For the first time in my life, I have an inkling of what total despair feels like. Unimaginable horror envelops me, pierces me. Tears stream down my cheeks.

I glance from face to face, at each of my cousins, and a sense of a new depth of knowledge that did not exist thirty minutes ago. I doubt that any of us was prepared to face the exhumed rotting corpse of a family secret buried in this place so long ago.

From Ghana, the crew went to Cuba, where the family owned five plantations during James DeWolf's heyday in the early 1800s. In Cuba, DeWolf confronted the modern reality of how this history continues to be ignored. He drew parallels between Cuba and the way these things are taught in schools and history books: "There's a band playing somewhere, and a mojito in your hand, and it makes it very easy not to deal with how things are set up."
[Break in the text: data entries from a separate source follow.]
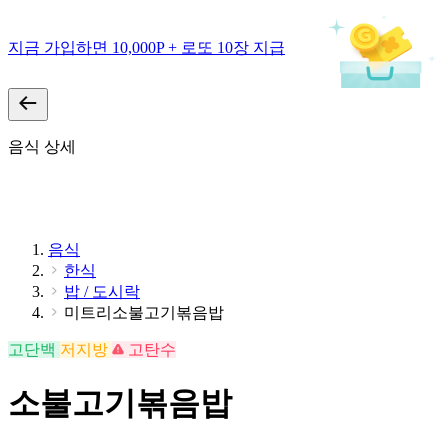
지금 가입하면 10,000P + 로또 10장 지급
음식 상세
음식
한식
밥 / 도시락
미트리소불고기볶음밥
고단백
저지방
고탄수
소불고기볶음밥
DeWolf also told the story of the Ghanian woman who appears on the book's cover. Challenged by a friend for using the woman's photo without her permission, DeWolf contacted friends in Ghana to track her down—an impossible task, since she'd simply wandered into camera view one day, and nobody knew her name or village. Eric, a young man they'd met in Ghana, took on the job, contacting village leaders all over the region until one finally recognized her. When Eric found her, he was delighted to discover that they shared the same last name, and were likely family.

More eerily: The woman's Ghanian name is Adjue—the name of the slave girl Capt. DeWolf gave his wife.

DeWolf stressed that the purpose of the trip—or his talk—was not to make people feel guilty. These things were done by our ancestors, who are dead. We didn't do them. Our job is to get past the guilt, and find better, more honest ways to talk about and deal with difficult subjects. The book and the movie, he hopes, are invitations to do that.

Reported by Sara Robinson; edited by Jone Johnson Lewis.